Interpreting Deep Learning Models for Epileptic Seizure Detection on EEG
signals
- URL: http://arxiv.org/abs/2012.11933v1
- Date: Tue, 22 Dec 2020 11:10:23 GMT
- Title: Interpreting Deep Learning Models for Epileptic Seizure Detection on EEG
signals
- Authors: Valentin Gabeff, Tomas Teijeiro, Marina Zapater, Leila Cammoun,
Sylvain Rheims, Philippe Ryvlin, David Atienza
- Abstract summary: Deep Learning (DL) is often considered the state-of-the art for Artificial Intelligence-based medical decision support.
It remains sparsely implemented in clinical practice and poorly trusted by clinicians due to insufficient interpretability of neural network models.
We have tackled this issue by developing interpretable DL models in the context of online detection of epileptic seizure, based on EEG signal.

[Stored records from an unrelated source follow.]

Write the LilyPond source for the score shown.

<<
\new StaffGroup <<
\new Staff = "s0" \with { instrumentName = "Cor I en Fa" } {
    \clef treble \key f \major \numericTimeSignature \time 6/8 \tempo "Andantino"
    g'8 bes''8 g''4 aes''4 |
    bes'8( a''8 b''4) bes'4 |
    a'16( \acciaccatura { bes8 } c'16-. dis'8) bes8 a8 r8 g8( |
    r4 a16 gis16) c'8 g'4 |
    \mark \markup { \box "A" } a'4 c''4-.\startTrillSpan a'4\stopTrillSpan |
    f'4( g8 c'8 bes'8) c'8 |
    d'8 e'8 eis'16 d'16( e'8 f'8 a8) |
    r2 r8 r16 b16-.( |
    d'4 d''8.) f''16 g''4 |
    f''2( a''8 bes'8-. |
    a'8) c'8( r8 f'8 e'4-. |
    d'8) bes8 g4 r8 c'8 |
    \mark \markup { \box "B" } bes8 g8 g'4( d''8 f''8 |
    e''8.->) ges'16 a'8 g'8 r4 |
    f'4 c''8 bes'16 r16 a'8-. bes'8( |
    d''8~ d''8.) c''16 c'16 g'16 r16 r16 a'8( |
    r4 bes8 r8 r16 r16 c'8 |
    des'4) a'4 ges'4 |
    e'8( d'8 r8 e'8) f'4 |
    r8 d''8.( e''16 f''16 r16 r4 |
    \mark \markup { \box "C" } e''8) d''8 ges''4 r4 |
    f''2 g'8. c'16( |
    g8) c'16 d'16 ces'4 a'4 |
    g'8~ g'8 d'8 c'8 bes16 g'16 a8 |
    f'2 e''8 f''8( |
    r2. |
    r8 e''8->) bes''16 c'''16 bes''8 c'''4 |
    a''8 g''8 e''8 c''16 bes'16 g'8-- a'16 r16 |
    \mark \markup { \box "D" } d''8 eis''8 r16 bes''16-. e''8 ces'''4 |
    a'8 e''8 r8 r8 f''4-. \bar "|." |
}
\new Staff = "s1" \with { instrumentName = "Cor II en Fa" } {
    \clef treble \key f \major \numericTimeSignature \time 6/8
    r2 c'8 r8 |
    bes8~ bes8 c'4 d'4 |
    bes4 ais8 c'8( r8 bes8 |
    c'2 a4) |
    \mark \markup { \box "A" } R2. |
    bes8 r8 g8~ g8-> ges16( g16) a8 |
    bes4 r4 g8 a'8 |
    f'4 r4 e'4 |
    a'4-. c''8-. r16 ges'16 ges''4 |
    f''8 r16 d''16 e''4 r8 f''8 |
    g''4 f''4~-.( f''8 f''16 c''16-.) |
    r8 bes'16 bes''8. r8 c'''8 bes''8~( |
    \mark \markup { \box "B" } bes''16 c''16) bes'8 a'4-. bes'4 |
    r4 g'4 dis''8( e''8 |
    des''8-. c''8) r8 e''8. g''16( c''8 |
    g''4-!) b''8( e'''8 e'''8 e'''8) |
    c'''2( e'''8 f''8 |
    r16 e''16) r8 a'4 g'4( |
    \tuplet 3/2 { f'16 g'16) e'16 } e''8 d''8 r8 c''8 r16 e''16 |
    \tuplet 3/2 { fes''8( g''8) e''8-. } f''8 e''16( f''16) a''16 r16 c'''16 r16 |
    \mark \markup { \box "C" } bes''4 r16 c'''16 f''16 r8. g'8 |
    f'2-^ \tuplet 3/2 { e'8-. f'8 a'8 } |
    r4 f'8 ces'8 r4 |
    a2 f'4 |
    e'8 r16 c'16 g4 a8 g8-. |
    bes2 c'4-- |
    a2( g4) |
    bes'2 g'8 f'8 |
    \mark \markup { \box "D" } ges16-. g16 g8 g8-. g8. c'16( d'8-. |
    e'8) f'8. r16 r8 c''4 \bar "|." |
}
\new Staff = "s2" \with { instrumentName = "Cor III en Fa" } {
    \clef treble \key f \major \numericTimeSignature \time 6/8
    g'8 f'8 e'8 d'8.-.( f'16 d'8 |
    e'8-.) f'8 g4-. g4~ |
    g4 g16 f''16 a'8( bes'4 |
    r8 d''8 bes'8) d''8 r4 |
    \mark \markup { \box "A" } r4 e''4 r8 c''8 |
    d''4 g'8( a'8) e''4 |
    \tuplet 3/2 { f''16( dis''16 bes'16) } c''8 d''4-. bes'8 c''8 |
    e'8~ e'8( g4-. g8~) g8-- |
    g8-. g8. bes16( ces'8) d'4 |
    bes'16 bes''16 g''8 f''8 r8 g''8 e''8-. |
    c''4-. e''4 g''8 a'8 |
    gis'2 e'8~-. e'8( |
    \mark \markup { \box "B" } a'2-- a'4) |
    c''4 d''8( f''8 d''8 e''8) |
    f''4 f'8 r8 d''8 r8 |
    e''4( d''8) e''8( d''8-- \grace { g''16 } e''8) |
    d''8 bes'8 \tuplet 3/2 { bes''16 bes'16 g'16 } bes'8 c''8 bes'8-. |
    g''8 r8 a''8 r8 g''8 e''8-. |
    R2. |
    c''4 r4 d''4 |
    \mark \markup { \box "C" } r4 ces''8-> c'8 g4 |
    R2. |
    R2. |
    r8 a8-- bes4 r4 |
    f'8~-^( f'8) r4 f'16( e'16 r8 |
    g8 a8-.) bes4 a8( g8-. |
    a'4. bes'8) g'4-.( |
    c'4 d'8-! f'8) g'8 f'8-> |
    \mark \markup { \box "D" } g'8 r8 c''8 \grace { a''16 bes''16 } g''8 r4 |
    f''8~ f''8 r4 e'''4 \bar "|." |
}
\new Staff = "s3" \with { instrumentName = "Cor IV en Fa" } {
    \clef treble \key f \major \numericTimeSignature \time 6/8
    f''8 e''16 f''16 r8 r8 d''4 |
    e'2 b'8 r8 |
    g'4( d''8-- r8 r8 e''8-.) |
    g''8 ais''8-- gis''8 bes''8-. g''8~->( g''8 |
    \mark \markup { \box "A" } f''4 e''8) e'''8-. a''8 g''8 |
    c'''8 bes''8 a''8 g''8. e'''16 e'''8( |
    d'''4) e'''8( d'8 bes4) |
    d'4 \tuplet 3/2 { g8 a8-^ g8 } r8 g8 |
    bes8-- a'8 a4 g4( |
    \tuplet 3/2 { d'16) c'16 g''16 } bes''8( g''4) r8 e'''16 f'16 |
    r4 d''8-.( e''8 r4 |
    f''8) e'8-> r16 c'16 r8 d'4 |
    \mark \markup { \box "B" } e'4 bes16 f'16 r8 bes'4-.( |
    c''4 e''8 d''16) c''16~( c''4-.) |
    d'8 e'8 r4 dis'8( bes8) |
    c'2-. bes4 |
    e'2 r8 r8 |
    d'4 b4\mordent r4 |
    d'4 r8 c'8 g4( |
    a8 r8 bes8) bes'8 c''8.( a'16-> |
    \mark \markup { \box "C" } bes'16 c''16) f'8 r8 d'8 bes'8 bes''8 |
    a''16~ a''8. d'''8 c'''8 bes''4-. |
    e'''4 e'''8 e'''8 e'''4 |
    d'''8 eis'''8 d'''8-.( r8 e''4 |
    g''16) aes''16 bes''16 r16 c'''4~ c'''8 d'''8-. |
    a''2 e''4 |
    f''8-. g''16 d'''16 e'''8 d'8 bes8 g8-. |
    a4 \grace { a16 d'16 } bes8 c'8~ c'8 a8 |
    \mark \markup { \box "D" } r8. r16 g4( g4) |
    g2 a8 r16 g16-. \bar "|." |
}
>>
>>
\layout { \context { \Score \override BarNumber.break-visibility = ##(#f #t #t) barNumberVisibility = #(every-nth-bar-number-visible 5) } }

- Score: 4.748221780751802
- License: http://creativecommons.org/licenses/by-nc-nd/4.0/
- Abstract: While Deep Learning (DL) is often considered the state-of-the art for
Artificial Intelligence-based medical decision support, it remains sparsely
implemented in clinical practice and poorly trusted by clinicians due to
insufficient interpretability of neural network models. We have tackled this
issue by developing interpretable DL models in the context of online detection
of epileptic seizure, based on EEG signal. This has conditioned the preparation
of the input signals, the network architecture, and the post-processing of the
output in line with the domain knowledge. Specifically, we focused the
discussion on three main aspects: 1) how to aggregate the classification
results on signal segments provided by the DL model into a larger time scale,
at the seizure-level; 2) what are the relevant frequency patterns learned in
the first convolutional layer of different models, and their relation with the
delta, theta, alpha, beta and gamma frequency bands on which the visual
interpretation of EEG is based; and 3) the identification of the signal
waveforms with larger contribution towards the ictal class, according to the
activation differences highlighted using the DeepLIFT method. Results show that
the kernel size in the first layer determines the interpretability of the
extracted features and the sensitivity of the trained models, even though the
final performance is very similar after post-processing. Also, we found that
amplitude is the main feature leading to an ictal prediction, suggesting that a
larger patient population would be required to learn more complex frequency
patterns. Still, our methodology was successfully able to generalize patient
inter-variability for the majority of the studied population with a
classification F1-score of 0.873 and detecting 90% of the seizures.